Exercise aim —
Rewrite the items below, changing every "collectors" to "collected by" and leaving everything else untouched.
------------------------------
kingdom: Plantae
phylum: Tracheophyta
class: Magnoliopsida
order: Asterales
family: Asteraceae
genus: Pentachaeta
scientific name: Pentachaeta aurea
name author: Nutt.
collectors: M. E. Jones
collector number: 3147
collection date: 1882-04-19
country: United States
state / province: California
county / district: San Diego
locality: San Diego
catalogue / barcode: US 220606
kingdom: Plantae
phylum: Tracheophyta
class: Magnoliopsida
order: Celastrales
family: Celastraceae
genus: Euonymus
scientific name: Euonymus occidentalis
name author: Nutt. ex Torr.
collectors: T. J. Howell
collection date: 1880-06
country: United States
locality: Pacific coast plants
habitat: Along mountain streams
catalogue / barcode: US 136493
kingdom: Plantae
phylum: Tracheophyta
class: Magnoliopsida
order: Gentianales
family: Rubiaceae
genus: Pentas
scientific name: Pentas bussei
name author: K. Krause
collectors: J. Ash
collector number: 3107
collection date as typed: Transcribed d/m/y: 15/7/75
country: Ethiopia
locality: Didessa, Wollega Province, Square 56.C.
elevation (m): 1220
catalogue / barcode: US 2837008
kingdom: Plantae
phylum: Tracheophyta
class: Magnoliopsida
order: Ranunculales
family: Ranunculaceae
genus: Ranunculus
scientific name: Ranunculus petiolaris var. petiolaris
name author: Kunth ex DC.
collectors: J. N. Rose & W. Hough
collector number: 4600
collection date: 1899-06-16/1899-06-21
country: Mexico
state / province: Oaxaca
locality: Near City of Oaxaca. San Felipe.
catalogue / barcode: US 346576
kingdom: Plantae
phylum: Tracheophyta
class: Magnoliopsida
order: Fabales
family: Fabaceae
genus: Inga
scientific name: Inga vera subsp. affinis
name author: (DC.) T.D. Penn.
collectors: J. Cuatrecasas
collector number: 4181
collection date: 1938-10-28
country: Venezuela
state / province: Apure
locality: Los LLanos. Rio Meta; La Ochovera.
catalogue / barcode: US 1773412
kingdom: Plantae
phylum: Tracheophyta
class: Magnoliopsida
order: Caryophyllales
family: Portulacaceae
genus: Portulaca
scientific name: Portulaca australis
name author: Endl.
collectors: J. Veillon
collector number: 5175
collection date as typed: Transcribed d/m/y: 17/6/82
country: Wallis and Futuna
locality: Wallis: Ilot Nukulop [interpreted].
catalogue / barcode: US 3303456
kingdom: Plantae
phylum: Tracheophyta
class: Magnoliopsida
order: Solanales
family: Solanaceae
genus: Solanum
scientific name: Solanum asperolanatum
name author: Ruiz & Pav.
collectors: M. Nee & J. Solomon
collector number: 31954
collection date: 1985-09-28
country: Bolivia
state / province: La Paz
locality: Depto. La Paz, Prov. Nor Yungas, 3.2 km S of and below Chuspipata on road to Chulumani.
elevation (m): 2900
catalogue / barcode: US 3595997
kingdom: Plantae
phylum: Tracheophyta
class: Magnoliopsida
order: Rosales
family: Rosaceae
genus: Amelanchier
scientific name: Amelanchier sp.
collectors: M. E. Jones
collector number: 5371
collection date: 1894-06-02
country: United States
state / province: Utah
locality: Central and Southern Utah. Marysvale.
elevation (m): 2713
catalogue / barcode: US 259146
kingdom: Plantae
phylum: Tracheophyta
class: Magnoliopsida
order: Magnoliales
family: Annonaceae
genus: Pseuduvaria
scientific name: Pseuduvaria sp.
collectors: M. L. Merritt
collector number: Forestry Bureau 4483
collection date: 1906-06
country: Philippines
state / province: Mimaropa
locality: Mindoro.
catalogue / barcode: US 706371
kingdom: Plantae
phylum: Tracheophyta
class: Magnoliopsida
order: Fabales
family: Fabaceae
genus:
------------------------------
Task response —
kingdom: Plantae
phylum: Tracheophyta
class: Magnoliopsida
order: Asterales
family: Asteraceae
genus: Pentachaeta
scientific name: Pentachaeta aurea
name author: Nutt.
collected by: M. E. Jones
collector number: 3147
collection date: 1882-04-19
country: United States
state / province: California
county / district: San Diego
locality: San Diego
catalogue / barcode: US 220606
kingdom: Plantae
phylum: Tracheophyta
class: Magnoliopsida
order: Celastrales
family: Celastraceae
genus: Euonymus
scientific name: Euonymus occidentalis
name author: Nutt. ex Torr.
collected by: T. J. Howell
collection date: 1880-06
country: United States
locality: Pacific coast plants
habitat: Along mountain streams
catalogue / barcode: US 136493
kingdom: Plantae
phylum: Tracheophyta
class: Magnoliopsida
order: Gentianales
family: Rubiaceae
genus: Pentas
scientific name: Pentas bussei
name author: K. Krause
collected by: J. Ash
collector number: 3107
collection date as typed: Transcribed d/m/y: 15/7/75
country: Ethiopia
locality: Didessa, Wollega Province, Square 56.C.
elevation (m): 1220
catalogue / barcode: US 2837008
kingdom: Plantae
phylum: Tracheophyta
class: Magnoliopsida
order: Ranunculales
family: Ranunculaceae
genus: Ranunculus
scientific name: Ranunculus petiolaris var. petiolaris
name author: Kunth ex DC.
collected by: J. N. Rose & W. Hough
collector number: 4600
collection date: 1899-06-16/1899-06-21
country: Mexico
state / province: Oaxaca
locality: Near City of Oaxaca. San Felipe.
catalogue / barcode: US 346576
kingdom: Plantae
phylum: Tracheophyta
class: Magnoliopsida
order: Fabales
family: Fabaceae
genus: Inga
scientific name: Inga vera subsp. affinis
name author: (DC.) T.D. Penn.
collected by: J. Cuatrecasas
collector number: 4181
collection date: 1938-10-28
country: Venezuela
state / province: Apure
locality: Los LLanos. Rio Meta; La Ochovera.
catalogue / barcode: US 1773412
kingdom: Plantae
phylum: Tracheophyta
class: Magnoliopsida
order: Caryophyllales
family: Portulacaceae
genus: Portulaca
scientific name: Portulaca australis
name author: Endl.
collected by: J. Veillon
collector number: 5175
collection date as typed: Transcribed d/m/y: 17/6/82
country: Wallis and Futuna
locality: Wallis: Ilot Nukulop [interpreted].
catalogue / barcode: US 3303456
kingdom: Plantae
phylum: Tracheophyta
class: Magnoliopsida
order: Solanales
family: Solanaceae
genus: Solanum
scientific name: Solanum asperolanatum
name author: Ruiz & Pav.
collected by: M. Nee & J. Solomon
collector number: 31954
collection date: 1985-09-28
country: Bolivia
state / province: La Paz
locality: Depto. La Paz, Prov. Nor Yungas, 3.2 km S of and below Chuspipata on road to Chulumani.
elevation (m): 2900
catalogue / barcode: US 3595997
kingdom: Plantae
phylum: Tracheophyta
class: Magnoliopsida
order: Rosales
family: Rosaceae
genus: Amelanchier
scientific name: Amelanchier sp.
collected by: M. E. Jones
collector number: 5371
collection date: 1894-06-02
country: United States
state / province: Utah
locality: Central and Southern Utah. Marysvale.
elevation (m): 2713
catalogue / barcode: US 259146
kingdom: Plantae
phylum: Tracheophyta
class: Magnoliopsida
order: Magnoliales
family: Annonaceae
genus: Pseuduvaria
scientific name: Pseuduvaria sp.
collected by: M. L. Merritt
collector number: Forestry Bureau 4483
collection date: 1906-06
country: Philippines
state / province: Mimaropa
locality: Mindoro.
catalogue / barcode: US 706371
kingdom: Plantae
phylum: Tracheophyta
class: Magnoliopsida
order: Fabales
family: Fabaceae
genus:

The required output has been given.